Two Peninsula hospitals in comparison on national Web site

If you go to a hospital with a heart attack, will you be given aspirin?

When you leave the hospital after heart failure, will you receive discharge instructions?

Consumers can find answers to these and other questions about the quality of care at Olympic Medical Center, Jefferson Healthcare hospital and most other hospitals in the nation on a new federal Web site.

Hospital Compare shows data on 17 measures for three common medical conditions — heart attack, heart failure and pneumonia — and lets consumers gauge one hospital against another.

The current data can be viewed online at www.hospitalcompare.hhs.gov.

Administrators at Jefferson Healthcare and Olympic Medical say the Web site is a good first step to letting the public take a look at their data, and anticipate seeing more extensive figures in the future.

“It’s a good place for us to start asking questions,” said Terri Camp, associate administer of quality and compliance at Jefferson Healthcare.

The site, which debuted April 1, displays graphs about a hospital and compares how it measures up to the state and national averages in their use of “best practices.”

It is run by the Centers for Medicare and Medicaid Services as a step in encouraging hospitals to improve their service.

98 percent of hospitals

About 98 percent of hospitals in the United States supplied data on 10 evidence-based best practices.

One of those that’s not included is Forks Community Hospital.

Olympic Medical Center was one of the hospitals that first volunteered for the initiative about one to 1½ years ago, said Dr.

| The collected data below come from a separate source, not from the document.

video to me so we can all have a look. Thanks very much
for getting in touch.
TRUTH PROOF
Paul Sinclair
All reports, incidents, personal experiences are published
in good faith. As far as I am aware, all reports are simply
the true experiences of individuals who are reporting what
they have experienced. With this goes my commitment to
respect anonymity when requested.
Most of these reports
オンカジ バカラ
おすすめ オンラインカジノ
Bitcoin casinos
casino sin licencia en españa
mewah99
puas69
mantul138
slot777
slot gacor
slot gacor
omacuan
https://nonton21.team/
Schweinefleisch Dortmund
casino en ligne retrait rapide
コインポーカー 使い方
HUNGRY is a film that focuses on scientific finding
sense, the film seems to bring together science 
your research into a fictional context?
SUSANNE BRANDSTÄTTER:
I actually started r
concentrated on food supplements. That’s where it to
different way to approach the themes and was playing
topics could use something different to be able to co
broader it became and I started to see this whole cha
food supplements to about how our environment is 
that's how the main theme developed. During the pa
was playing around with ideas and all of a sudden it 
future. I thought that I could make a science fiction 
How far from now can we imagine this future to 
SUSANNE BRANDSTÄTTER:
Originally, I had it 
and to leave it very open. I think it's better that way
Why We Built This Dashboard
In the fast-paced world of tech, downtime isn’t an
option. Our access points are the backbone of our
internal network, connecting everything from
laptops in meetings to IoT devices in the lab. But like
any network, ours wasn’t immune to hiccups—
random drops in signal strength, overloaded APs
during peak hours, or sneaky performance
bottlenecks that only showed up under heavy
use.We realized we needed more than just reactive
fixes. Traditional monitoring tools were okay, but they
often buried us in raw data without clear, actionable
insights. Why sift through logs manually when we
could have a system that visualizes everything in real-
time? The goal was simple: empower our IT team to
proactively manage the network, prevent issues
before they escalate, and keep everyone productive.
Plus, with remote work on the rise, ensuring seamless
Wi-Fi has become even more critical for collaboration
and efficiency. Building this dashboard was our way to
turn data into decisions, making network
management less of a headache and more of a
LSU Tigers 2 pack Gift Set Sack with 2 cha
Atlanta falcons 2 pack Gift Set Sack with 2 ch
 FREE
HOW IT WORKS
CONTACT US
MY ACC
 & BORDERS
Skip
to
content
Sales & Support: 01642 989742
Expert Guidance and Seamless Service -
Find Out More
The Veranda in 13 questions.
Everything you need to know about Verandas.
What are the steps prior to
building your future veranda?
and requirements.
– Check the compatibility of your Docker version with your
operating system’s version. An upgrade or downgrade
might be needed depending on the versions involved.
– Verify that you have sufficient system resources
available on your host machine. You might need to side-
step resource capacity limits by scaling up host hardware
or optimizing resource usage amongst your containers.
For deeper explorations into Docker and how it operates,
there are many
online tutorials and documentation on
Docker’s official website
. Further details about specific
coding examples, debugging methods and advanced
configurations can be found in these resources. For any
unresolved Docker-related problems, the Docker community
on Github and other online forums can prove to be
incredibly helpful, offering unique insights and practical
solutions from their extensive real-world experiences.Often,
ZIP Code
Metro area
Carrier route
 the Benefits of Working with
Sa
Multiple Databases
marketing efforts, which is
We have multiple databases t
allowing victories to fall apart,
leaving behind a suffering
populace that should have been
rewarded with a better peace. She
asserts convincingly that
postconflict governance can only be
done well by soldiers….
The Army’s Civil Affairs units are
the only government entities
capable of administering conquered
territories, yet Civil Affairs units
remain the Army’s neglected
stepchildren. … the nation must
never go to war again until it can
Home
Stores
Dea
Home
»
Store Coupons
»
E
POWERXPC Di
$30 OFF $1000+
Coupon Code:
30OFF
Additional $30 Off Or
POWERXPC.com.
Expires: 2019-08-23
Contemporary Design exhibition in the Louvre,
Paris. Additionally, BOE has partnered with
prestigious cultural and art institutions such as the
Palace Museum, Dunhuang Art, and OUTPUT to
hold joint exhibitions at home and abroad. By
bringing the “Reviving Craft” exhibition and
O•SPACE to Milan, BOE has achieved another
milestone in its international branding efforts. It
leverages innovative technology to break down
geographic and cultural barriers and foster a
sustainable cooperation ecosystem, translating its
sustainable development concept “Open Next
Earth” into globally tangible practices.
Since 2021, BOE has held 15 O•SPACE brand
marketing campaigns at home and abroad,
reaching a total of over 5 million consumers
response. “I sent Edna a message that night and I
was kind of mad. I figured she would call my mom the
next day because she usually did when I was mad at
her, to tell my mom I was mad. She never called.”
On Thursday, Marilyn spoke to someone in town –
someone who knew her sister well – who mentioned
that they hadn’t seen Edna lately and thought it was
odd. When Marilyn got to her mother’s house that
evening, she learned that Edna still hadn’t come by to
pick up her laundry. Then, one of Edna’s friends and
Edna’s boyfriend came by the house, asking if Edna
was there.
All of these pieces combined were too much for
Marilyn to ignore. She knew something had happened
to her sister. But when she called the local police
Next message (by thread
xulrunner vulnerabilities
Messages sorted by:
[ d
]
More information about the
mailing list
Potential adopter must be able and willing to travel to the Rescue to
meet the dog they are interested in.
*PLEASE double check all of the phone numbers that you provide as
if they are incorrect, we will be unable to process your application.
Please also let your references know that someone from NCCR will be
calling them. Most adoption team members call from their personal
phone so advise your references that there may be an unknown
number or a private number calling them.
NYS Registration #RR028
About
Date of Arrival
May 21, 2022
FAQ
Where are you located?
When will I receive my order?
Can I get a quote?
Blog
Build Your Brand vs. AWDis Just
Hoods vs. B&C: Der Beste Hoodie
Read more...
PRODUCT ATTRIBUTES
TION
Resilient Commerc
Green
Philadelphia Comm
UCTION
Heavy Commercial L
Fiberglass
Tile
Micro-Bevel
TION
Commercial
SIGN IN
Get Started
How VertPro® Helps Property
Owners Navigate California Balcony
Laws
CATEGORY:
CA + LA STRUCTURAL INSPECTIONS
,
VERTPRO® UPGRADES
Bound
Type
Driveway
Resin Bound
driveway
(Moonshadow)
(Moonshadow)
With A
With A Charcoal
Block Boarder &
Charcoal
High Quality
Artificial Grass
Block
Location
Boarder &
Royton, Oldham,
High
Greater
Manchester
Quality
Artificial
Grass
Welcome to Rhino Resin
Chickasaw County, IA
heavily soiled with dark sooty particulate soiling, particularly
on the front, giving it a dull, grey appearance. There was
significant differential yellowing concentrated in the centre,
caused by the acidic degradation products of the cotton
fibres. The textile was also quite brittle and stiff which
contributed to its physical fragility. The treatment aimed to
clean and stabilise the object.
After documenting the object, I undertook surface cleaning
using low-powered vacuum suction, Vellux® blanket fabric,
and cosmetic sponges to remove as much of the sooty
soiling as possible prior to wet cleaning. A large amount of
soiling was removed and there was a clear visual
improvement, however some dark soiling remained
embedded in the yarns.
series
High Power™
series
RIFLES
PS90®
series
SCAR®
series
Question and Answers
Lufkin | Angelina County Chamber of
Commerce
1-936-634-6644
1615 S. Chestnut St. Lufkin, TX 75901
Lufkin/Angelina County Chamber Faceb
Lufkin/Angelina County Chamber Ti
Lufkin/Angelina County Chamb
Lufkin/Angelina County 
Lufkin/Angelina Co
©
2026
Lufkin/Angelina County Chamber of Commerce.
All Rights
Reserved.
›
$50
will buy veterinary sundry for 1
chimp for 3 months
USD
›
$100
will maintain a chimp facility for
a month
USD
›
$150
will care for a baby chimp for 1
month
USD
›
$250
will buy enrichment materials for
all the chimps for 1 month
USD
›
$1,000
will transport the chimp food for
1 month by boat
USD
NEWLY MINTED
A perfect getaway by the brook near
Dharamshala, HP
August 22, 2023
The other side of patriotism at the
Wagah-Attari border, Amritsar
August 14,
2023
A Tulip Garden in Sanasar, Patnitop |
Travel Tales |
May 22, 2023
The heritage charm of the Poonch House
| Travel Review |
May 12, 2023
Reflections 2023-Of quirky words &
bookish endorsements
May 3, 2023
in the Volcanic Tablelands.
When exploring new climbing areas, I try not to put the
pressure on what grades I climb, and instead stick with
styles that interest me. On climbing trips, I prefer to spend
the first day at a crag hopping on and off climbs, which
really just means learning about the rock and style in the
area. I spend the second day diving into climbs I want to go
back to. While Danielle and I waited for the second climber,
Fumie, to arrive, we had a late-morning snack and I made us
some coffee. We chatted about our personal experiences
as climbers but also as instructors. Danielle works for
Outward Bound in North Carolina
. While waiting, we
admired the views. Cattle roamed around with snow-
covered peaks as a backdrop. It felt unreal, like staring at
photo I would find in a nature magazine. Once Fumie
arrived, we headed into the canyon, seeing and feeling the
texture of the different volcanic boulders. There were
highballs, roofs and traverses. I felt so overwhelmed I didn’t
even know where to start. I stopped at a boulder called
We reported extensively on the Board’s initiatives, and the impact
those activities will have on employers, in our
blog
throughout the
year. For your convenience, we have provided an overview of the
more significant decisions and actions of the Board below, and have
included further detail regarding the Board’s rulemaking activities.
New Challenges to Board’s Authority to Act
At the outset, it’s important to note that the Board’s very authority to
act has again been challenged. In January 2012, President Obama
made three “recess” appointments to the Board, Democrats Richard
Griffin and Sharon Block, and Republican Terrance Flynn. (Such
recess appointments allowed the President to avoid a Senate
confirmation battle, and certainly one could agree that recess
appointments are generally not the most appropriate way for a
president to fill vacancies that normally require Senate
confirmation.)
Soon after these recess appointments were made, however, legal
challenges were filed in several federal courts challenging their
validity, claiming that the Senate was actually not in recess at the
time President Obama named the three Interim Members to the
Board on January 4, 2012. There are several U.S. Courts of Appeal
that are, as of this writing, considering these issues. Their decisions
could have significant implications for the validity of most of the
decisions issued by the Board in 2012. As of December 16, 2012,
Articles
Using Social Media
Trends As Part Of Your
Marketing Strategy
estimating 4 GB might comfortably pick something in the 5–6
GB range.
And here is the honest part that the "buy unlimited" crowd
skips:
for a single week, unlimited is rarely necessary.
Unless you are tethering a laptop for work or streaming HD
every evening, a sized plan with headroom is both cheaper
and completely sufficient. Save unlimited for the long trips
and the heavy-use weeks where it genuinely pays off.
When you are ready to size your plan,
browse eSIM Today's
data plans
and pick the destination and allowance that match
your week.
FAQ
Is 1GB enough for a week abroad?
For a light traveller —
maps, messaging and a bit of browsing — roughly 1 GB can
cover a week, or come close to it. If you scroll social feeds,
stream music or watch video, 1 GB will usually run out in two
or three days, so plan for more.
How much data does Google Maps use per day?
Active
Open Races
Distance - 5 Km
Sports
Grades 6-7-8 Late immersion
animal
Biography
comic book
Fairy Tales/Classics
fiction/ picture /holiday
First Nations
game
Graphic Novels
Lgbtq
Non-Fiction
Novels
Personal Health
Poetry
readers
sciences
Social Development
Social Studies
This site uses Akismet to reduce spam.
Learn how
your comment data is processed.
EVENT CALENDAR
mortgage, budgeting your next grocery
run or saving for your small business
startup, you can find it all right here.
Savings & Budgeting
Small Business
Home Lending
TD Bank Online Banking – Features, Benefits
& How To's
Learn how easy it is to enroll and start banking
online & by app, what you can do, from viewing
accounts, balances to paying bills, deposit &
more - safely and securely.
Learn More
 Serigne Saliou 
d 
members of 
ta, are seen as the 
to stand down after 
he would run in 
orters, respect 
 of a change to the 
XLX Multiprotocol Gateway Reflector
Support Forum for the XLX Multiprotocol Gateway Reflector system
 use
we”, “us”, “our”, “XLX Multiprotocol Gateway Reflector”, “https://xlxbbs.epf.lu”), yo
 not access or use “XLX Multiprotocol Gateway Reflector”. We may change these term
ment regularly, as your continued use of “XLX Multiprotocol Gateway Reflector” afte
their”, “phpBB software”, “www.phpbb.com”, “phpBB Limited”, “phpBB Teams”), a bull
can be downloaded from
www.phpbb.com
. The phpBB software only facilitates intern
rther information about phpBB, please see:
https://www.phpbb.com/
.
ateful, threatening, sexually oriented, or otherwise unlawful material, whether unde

Scott Kennedy, chief medical officer.

Reporting is voluntary but in most cases is tied to Medicare money the hospitals won’t get if they don’t report.

“It’s new to compare hospital against hospital, and that’s been an area of trepidation for many hospitals,” Kennedy said.

Kennedy agrees with hospitals’ practices being transparent to the public but said the data listed on the Web site do require interpretation.

For example, a graph measuring the percent of heart attack patients given an ACE inhibitor for a weak heart shows 75 percent as the average for all reporting hospitals and 76 percent as the average for hospitals in Washington state — but does not show a percentage for Olympic.

Instead it adds a note of caution about drawing conclusions on the hospital’s data.

A click on a corresponding link shows two out of two patients at Olympic, or 100 percent, were given the an ACE inhibitor.

Joyce Cardinal, Olympic’s chief operating officer and chief nursing operator, said the hospital sees more fluctuation in its data because it is a smaller facility.

That can mean the hospital earns a low score because it gave aspirin to one of only two patients discharged.

“For larger hospitals where they have a lot higher numbers, it is probably more of a reflection,” Cardinal said.

The site is “one component of what hospitals do as far as quality improvement,” she said.